● **Reading text**

________

He was 32 the same age that the advaitan advocate
Adi Shankara died. Shankara, born in 788, left
earth in 820. Srinivasa Ramanujan was born in
1887. He died in 1920 -- an anonymous Vaishnavite
brahmin who became the first Indian mathematics
Fellow at Cambridge University. Both Shankara and
Ramanujan possessed supernatural intelligence, a
well of genius that leaves even brilliant men
dumb-founded. Ramanujan was a meteor in the
mathematics world of the World War I era. Quiet,
with dharmic sensibilities, yet his mind blazed
with such intuitive improvisation that British
colleagues at Cambridge -- the best math brains in
England -- could not even guess where his ideas
originated. It irked them a bit that Ramanujan
told friends the Hindu Goddess Namagiri whispered
equations into his ear. Today's mathematicians --
armed with supercomputers -- are still
star-struck, and unable to solve many theorems the
young man from India proved quickly by pencil and
paper.

________

● **Information provided**
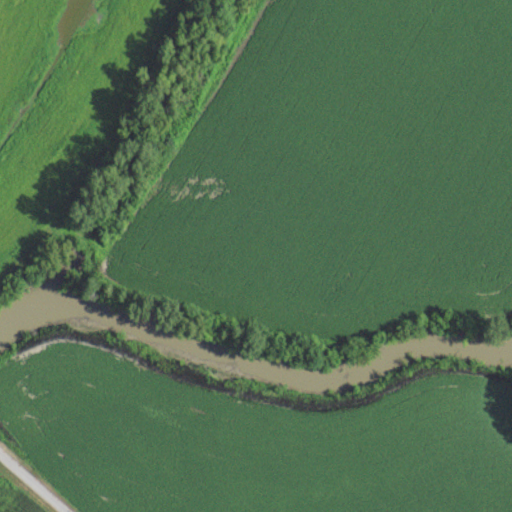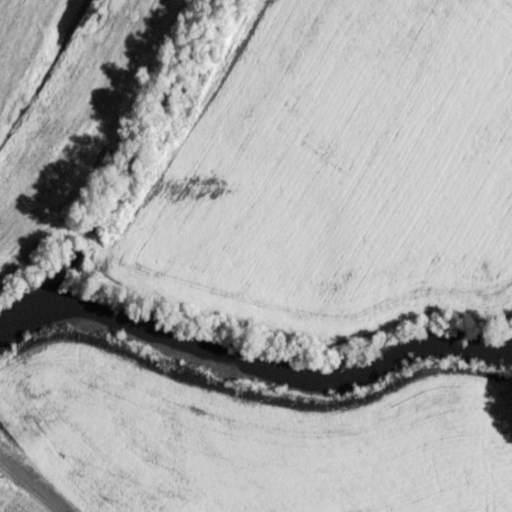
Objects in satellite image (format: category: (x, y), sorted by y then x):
road: (32, 482)
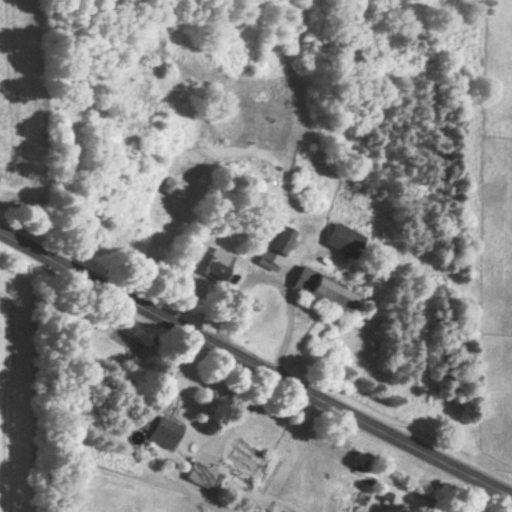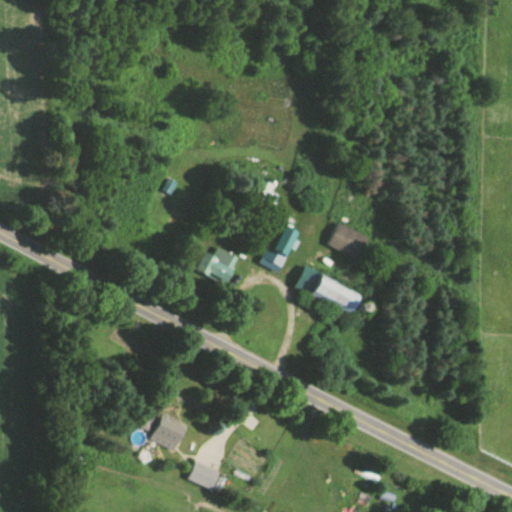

________

● **Directions**
Pick up the passage about Srinivasa Ramanujan after its last sentence and continue it in the same style.

● **Output for this task**
Ramanujan spawned a zoo of mathematical creatures
that delight, confound and humble his peers. They
call them "beautiful," "humble," "transcendent,"
and marvel how he reduced very complex terrain to
simple shapes.
In his day these equations were mainly pure
mathematics, abstract computations that math sages
often feel describe God's precise design for the
cosmos. While much of Ramanujan's work remains
abstract, many of his theorems are now the
mathematical power behind several 1990's
disciplines in astrophysics, artificial
intelligence and gas physics. According to his
wife -- Janaki, who still lives outside Madras --
her husband predicted "his mathematics would be
useful to mathematicians for more than a
century." Yet, before sailing to England,
Ramanujan was largely ignorant of the prevailing
highest-level math. He flunked out of college in
India. Like Albert Einstein, who toiled as a
clerk in a Swiss patent office while evolving his
Special Theory of Relativity at odd hours,
Ramanujan worked as a clerk at a port authority in
Madras, spending every spare moment contemplating
the mathematical face of God. It was here in
these sea-smelling, paper-pushing offices that he
was gently pushed into destiny -- a plan that has
all the earmarks of divine design.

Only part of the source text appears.